Other stints in his life included adventures to places like Lesotho and the Okavango.

Chris says his parents divorced and he became used to not having his father around much. During the Congo uprisings, he learnt about his father’s whereabouts from reading the newspapers delivered to Michaelhouse, where he was at boarding school.

“It was international news. Every day it was on the front page of the Mercury, which was delivered to the ‘day room’ at Founders House. I would get up early, before the rest of the school, to see where dad was.”

He particularly remembered when, in 1964, his father’s column was heading north to attack Stanleyville (now Kisangani), a city on a bend in the Congo River in the centre of the vast country.
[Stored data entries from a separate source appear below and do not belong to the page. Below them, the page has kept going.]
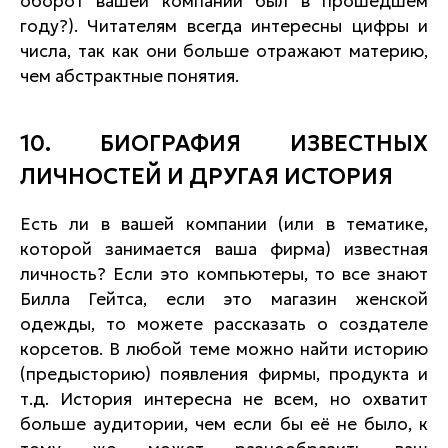
оборот вашей компании был в прошедшем
году?). Читателям всегда интересны цифры и
числа, так как они больше отражают материю,
чем абстрактные понятия.
10. БИОГРАФИЯ ИЗВЕСТНЫХ
ЛИЧНОСТЕЙ И ДРУГАЯ ИСТОРИЯ
Есть ли в вашей компании (или в тематике,
которой занимается ваша фирма) известная
личность? Если это компьютеры, то все знают
Билла Гейтса, если это магазин женской
одежды, то можете рассказать о создателе
корсетов. В любой теме можно найти историю
(предысторию) появления фирмы, продукта и
т.д. История интересна не всем, но охватит
больше аудитории, чем если бы её не было, к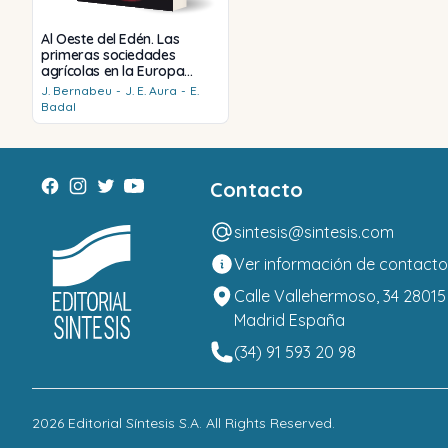
Al Oeste del Edén. Las
primeras sociedades
agrícolas en la Europa
mediterránea
J.
Bernabeu
-
J. E.
Aura
-
E.
Badal
Contacto
sintesis@sintesis.com
Ver información de contacto
Calle Vallehermoso, 34 28015
Madrid España
(34) 91 593 20 98
2026
Editorial Síntesis S.A
. All Rights Reserved.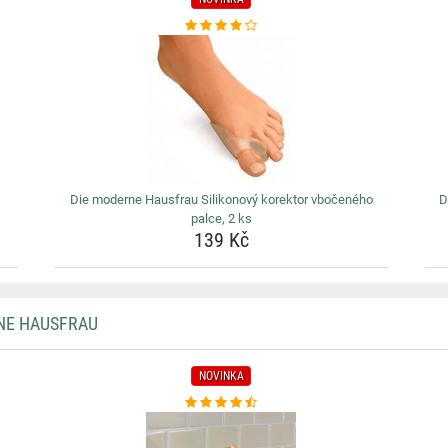
Die moderne Hausfrau Silikonový korektor vbočeného
D
palce, 2 ks
139 Kč
NE HAUSFRAU
NOVINKA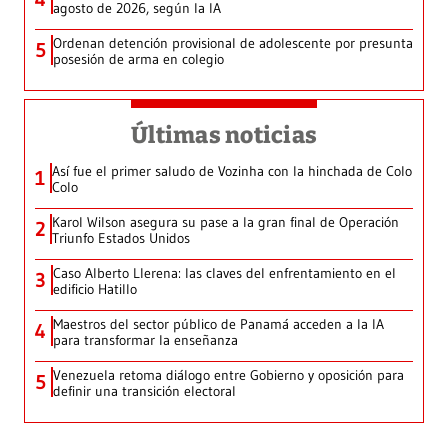
agosto de 2026, según la IA
Ordenan detención provisional de adolescente por presunta
5
posesión de arma en colegio
Últimas noticias
Así fue el primer saludo de Vozinha con la hinchada de Colo
1
Colo
Karol Wilson asegura su pase a la gran final de Operación
2
Triunfo Estados Unidos
Caso Alberto Llerena: las claves del enfrentamiento en el
3
edificio Hatillo
Maestros del sector público de Panamá acceden a la IA
4
para transformar la enseñanza
Venezuela retoma diálogo entre Gobierno y oposición para
5
definir una transición electoral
In Chris’s matric year, when his father wanted him to broaden his horizons, Chris visited him at Albertville (now Kalemie) on the Congo shore of Lake Tanganyika and trained with his group of mercenaries, who were preparing to attack the stronghold of Latin American revolutionary Che Guevara’s on a peninsula further up the lake.

“What stood out was the way they revered my father.

“I couldn’t believe it. To me, he was dad with a number of failings, but the men were in awe of him.”

On his return, Mike Hoare gave a talk at Michaelhouse.

“Even to this day friends I have reconnected with remember it,” he said.

Mike Hoare’s efforts to take over the Seychelles government in 1981, which went disastrously wrong, was “a sad saga”, said Chris. Mike Hoare and other mercenaries were sentenced to 10 years in jail.

“Of course, when a family member is in jail it’s quite a burden on you because you are concerned all the time about that person and you make efforts to get them out.”

Chris said his family had a great debt of gratitude to fellow Seychelles mercenary, the late Durban photographer Peter Duffy, who looked after Mike Hoare during their incarceration.

Chris described his father as a free spirit with a strong sense of adventure, motivated by his loathing of communism.

“He met an American CIA man and he influenced my dad’s thinking,” said Chris.

“It was the Cold War in the 1960s and there was great fear of communists getting hold of the Congo and coming south, to take over South Africa.

“People admired him because he got off his backside and did something about something he believed in.”

That said, Chris said his father must also have been driven by a sense of adventure.

But he said while he inherited his father’s free spirit, having spent many years on adventurous travels, his politics had leaned in a more liberal direction for most of his life.

He had rarely been confronted by people attacking his father for being a mercenary.